Linz, 6 de febrero de 1628

«… la de Dioniso…».

L
a frase estaba inconclusa. El viejo Johannes dio la vuelta al pesado bastón hueco, y dio unos golpecitos con su mano manchada para intentar hacer salir alguna página extraviada o pegada en el interior. Nada. Sondeó aquel hueco estrecho con un alambre de hierro, con el que rascó las paredes de madera de olivo. Sin resultado. El bastón de Euclides estaba vacío. Johannes acababa de encontrar aquel objeto precioso en el fondo de un cofre en el que había pasado muchos años olvidado.

¿Qué había hecho con aquellos últimos folios, recibidos hacía ya treinta años? ¿Algún niño se había apoderado de ellos para cubrirlos de garabatos? ¿O él mismo, Johannes, los había perdido en su huida de este o aquel refugio delante de sus perseguidores, embutiendo a toda prisa las cartas en el bastón para preservarlas del auto de fe?

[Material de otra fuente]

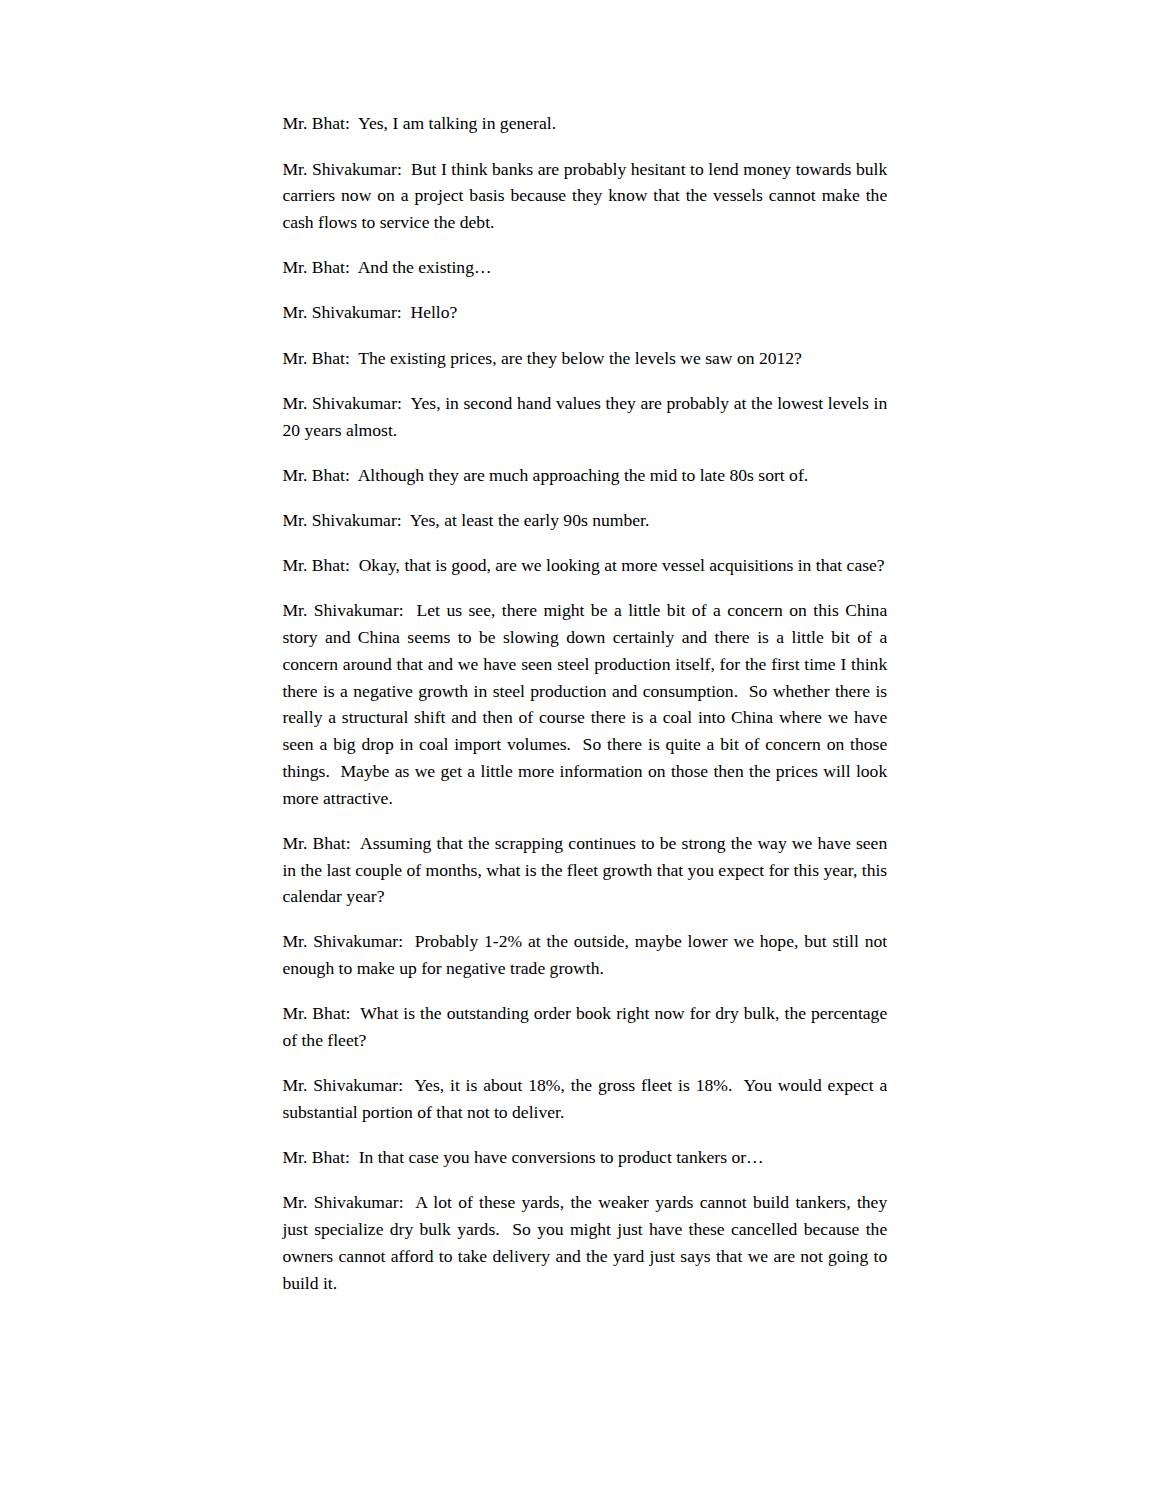Mr. Bhat: Yes, I am talking in general.
Mr. Shivakumar: But I think banks are probably hesitant to lend money towards bulk carriers now on a project basis because they know that the vessels cannot make the cash flows to service the debt.
Mr. Bhat: And the existing…
Mr. Shivakumar: Hello?
Mr. Bhat: The existing prices, are they below the levels we saw on 2012?
Mr. Shivakumar: Yes, in second hand values they are probably at the lowest levels in 20 years almost.
Mr. Bhat: Although they are much approaching the mid to late 80s sort of.
Mr. Shivakumar: Yes, at least the early 90s number.
Mr. Bhat: Okay, that is good, are we looking at more vessel acquisitions in that case?
Mr. Shivakumar: Let us see, there might be a little bit of a concern on this China story and China seems to be slowing down certainly and there is a little bit of a concern around that and we have seen steel production itself, for the first time I think there is a negative growth in steel production and consumption. So whether there is really a structural shift and then of course there is a coal into China where we have seen a big drop in coal import volumes. So there is quite a bit of concern on those things. Maybe as we get a little more information on those then the prices will look more attractive.
Mr. Bhat: Assuming that the scrapping continues to be strong the way we have seen in the last couple of months, what is the fleet growth that you expect for this year, this calendar year?
Mr. Shivakumar: Probably 1-2% at the outside, maybe lower we hope, but still not enough to make up for negative trade growth.
Mr. Bhat: What is the outstanding order book right now for dry bulk, the percentage of the fleet?
Mr. Shivakumar: Yes, it is about 18%, the gross fleet is 18%. You would expect a substantial portion of that not to deliver.
Mr. Bhat: In that case you have conversions to product tankers or…
Mr. Shivakumar: A lot of these yards, the weaker yards cannot build tankers, they just specialize dry bulk yards. So you might just have these cancelled because the owners cannot afford to take delivery and the yard just says that we are not going to build it.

La historia de aquel bastón, el bastón de Euclides —Johannes lo recordaba ahora con cierto regocijo—, se la había contado su antiguo maestro Michael Maestlin. Le dijo que había estado en su posesión, pero que había tenido que separarse de él muy pronto, cuando, de paso por Augsburgo y con la bolsa vacía por haberse arruinado con la compra de un excelente astrolabio, se había tropezado con Tycho Brahe, que iba a buscar en la misma tienda el inmenso globo celeste que se había hecho fabricar. Habían hablado de Copérnico, Maestlin le había enseñado el bastón al danés, y éste se lo compró a precio de oro. ¡Bien podía permitírselo aquel aristócrata a quien todo le había sido dado desde su nacimiento!